Last Updated: June 12, 2020, 19:05 IST

This prescription was not written by a doctor from SGRHI | Image credit: Twitter

This prescription was not written by a doctor from SGRHI | Image credit: Twitter

The prescription, appearing under the name of Sir Ganga Ram Hospital in the capital, has been going viral on social media platforms including Twitter and WhatsApp.

Even as fake news regarding coronavirus has been on the rise, a false prescription from a New Delhi hospital has been going viral and misleading people on social media.

The prescription, appearing under the name of Sir Ganga Ram Hospital in the capital, has been going viral on social media platforms including Twitter and WhatsApp.

The contentious prescription suggested contacts of COVID-19 patients to observe home isolation and also prescribed them "preventive medicines" such as hydroxychloroquine and Vitamin C supplements.

"As per ICMR guideline, the contacts of COVID +ve cases should be put on home isolation even with mild symptoms. It is advised that everybody takes these preventative medications apart from the following social distancing, hand hygiene, and wearing masks," the prescription reads.

◆ Records
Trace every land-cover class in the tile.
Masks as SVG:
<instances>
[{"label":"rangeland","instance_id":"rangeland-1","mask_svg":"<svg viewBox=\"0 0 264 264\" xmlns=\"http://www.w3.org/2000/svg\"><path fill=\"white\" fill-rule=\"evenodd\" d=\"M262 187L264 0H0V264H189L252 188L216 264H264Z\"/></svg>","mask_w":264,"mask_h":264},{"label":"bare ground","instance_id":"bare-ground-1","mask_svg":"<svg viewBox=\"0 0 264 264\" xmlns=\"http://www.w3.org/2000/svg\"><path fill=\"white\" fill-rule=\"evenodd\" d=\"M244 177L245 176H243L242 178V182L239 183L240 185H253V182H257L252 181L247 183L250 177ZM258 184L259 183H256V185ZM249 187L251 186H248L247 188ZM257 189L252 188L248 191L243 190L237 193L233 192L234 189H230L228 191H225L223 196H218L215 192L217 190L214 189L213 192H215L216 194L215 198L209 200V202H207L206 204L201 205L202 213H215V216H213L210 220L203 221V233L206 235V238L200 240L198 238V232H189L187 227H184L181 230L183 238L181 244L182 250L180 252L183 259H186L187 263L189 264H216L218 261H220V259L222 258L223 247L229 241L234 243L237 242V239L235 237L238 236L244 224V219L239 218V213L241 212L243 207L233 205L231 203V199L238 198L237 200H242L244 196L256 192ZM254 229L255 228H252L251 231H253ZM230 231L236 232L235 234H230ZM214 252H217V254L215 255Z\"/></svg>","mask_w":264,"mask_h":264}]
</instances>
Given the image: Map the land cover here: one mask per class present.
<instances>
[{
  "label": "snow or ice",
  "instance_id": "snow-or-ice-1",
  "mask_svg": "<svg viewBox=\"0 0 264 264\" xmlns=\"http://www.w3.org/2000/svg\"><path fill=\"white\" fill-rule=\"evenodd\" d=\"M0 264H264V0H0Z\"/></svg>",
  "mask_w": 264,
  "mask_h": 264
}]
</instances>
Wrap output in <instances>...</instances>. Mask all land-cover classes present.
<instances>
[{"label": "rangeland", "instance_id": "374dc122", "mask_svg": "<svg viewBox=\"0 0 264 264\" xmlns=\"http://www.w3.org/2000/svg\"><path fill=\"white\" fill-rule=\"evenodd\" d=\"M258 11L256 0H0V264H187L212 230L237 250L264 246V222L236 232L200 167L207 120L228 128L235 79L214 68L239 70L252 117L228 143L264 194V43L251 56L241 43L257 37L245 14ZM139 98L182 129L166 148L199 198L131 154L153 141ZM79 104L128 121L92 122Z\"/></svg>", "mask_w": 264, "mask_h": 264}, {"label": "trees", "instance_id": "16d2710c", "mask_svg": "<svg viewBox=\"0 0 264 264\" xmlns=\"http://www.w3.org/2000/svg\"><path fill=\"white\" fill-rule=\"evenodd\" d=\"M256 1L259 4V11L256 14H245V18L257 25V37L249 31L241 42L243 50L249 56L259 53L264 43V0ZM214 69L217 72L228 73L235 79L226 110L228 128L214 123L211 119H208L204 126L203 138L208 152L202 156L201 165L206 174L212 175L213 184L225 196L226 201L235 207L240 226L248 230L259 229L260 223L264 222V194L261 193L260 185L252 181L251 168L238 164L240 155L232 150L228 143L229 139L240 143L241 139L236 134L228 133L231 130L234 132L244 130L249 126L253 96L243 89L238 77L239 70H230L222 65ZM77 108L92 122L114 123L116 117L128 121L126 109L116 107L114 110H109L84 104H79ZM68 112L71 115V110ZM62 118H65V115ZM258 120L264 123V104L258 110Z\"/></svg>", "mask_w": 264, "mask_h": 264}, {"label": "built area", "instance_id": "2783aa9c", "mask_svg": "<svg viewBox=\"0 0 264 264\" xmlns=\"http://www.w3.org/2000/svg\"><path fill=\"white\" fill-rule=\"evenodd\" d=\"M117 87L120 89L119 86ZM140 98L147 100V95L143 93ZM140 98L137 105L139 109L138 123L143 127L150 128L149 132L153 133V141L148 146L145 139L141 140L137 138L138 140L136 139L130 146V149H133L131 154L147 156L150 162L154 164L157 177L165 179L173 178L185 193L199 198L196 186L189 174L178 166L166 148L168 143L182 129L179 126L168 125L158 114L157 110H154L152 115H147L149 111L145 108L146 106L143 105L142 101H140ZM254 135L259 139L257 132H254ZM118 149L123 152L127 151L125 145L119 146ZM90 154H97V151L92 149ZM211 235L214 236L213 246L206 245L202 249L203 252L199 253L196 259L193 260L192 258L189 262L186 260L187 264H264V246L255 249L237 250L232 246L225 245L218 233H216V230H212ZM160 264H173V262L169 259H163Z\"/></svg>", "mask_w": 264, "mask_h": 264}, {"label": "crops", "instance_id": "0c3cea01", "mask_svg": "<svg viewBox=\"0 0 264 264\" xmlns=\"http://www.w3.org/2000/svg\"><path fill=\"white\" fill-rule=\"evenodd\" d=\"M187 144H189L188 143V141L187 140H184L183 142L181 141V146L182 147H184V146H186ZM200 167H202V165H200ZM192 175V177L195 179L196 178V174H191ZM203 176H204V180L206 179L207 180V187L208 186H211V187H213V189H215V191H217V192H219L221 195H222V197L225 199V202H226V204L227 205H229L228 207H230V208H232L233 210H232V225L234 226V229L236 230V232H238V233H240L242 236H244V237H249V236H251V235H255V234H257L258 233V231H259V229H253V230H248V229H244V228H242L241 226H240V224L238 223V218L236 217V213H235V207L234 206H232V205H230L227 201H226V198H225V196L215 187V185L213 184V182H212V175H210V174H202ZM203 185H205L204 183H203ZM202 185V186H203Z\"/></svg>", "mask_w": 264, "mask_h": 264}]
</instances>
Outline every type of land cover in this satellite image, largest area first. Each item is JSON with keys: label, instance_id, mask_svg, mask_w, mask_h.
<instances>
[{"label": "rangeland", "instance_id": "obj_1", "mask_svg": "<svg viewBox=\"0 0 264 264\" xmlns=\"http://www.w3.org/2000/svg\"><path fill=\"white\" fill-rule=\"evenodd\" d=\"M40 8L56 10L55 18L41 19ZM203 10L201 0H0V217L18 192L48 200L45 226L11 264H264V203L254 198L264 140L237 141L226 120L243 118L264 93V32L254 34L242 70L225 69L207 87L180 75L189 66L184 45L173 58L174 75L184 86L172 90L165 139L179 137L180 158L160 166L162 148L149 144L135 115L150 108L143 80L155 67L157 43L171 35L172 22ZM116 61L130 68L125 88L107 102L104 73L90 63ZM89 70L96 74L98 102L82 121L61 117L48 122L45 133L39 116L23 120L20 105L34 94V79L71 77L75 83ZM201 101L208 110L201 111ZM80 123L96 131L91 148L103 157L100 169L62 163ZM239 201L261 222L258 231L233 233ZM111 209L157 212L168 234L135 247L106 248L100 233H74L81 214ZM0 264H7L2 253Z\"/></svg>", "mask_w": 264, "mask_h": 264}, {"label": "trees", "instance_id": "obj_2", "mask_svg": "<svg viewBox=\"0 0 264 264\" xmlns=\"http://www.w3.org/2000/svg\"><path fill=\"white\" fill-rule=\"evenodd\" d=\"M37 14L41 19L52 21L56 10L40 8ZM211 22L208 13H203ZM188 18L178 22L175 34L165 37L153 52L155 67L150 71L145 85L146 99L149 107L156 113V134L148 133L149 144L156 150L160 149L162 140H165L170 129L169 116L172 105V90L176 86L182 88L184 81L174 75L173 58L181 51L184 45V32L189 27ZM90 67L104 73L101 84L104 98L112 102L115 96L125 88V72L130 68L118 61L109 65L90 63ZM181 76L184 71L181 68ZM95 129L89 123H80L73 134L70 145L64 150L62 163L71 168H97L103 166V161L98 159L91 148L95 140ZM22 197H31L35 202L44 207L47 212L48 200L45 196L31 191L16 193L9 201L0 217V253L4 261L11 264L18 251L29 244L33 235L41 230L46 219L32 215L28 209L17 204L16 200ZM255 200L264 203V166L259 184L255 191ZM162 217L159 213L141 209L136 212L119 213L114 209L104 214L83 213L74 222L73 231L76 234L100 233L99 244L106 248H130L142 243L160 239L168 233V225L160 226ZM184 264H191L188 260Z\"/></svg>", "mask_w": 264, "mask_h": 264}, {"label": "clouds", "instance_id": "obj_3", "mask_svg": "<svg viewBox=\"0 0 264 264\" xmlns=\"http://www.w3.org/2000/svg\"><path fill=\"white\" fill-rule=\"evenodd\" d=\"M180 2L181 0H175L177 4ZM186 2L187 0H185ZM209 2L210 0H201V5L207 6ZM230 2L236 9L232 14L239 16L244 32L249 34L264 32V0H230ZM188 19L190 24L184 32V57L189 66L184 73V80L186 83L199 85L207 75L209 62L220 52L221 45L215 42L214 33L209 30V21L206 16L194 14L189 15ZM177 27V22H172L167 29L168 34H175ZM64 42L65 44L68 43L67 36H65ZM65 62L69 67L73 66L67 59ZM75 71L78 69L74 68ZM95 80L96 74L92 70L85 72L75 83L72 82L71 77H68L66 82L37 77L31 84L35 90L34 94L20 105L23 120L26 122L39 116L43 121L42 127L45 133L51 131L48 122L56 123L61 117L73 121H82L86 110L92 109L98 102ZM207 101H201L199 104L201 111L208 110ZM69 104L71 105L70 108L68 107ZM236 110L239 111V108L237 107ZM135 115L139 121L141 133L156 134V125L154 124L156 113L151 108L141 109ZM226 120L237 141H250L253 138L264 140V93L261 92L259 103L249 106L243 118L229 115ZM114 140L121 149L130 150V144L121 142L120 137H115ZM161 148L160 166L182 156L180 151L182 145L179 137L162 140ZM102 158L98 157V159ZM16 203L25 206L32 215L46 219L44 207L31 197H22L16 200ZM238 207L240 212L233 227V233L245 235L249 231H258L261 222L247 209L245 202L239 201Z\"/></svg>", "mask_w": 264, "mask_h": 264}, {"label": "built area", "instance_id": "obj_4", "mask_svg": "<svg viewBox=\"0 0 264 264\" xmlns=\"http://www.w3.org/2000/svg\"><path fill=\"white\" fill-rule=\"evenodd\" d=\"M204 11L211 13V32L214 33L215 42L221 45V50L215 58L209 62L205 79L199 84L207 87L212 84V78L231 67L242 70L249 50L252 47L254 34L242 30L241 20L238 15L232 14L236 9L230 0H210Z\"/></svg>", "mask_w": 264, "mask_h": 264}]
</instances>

◆ What you need to do
1/ Copy the part of the article about the fake prescription from "Even as fake" to "the prescription reads." word for word.
2/ Continue the article about the viral fake prescription from the point where it stops.
The items have nothing to do with the article about the fake prescription.

◆ Answers by task
1/
Even as fake news regarding coronavirus has been on the rise, a false prescription from a New Delhi hospital has been going viral and misleading people on social media.

The prescription, appearing under the name of Sir Ganga Ram Hospital in the capital, has been going viral on social media platforms including Twitter and WhatsApp.

The contentious prescription suggested contacts of COVID-19 patients to observe home isolation and also prescribed them "preventive medicines" such as hydroxychloroquine and Vitamin C supplements.

"As per ICMR guideline, the contacts of COVID +ve cases should be put on home isolation even with mild symptoms. It is advised that everybody takes these preventative medications apart from the following social distancing, hand hygiene, and wearing masks," the prescription reads.

2/
The fake prescription also contains the stamped signature of Dr Raj Kamal Agarwal of SGRHI. In an interview with Hindustan Times, Dr Agarwal confirmed that he had written no such prescription.

Amid rising cases of COVID-19 in the city, the hospital itself took the microblogging site to post a clarification.

"It has been brought to our notice that someone has circulated a fake image and forged the doctor's signature," SGHRI wrote on Twitter, further adding that it "strongly dissociates itself from such message".



The news comes even as Delhi records a surge in positive COVID-19 cases with third highest number of cases in India 34,687. On Friday, Delhi Lieutenant Governor Anil Baijal formed a high-level committee with scientists from the Indian Council of Medical Research (ICMR) to suggest measures to tackle coronavirus in the capital.

Baijal said ramping up bed capacity and medical resources should be the topmost priority in handling the situation to ensure a surge in cases does not overwhelm the city's healthcare system.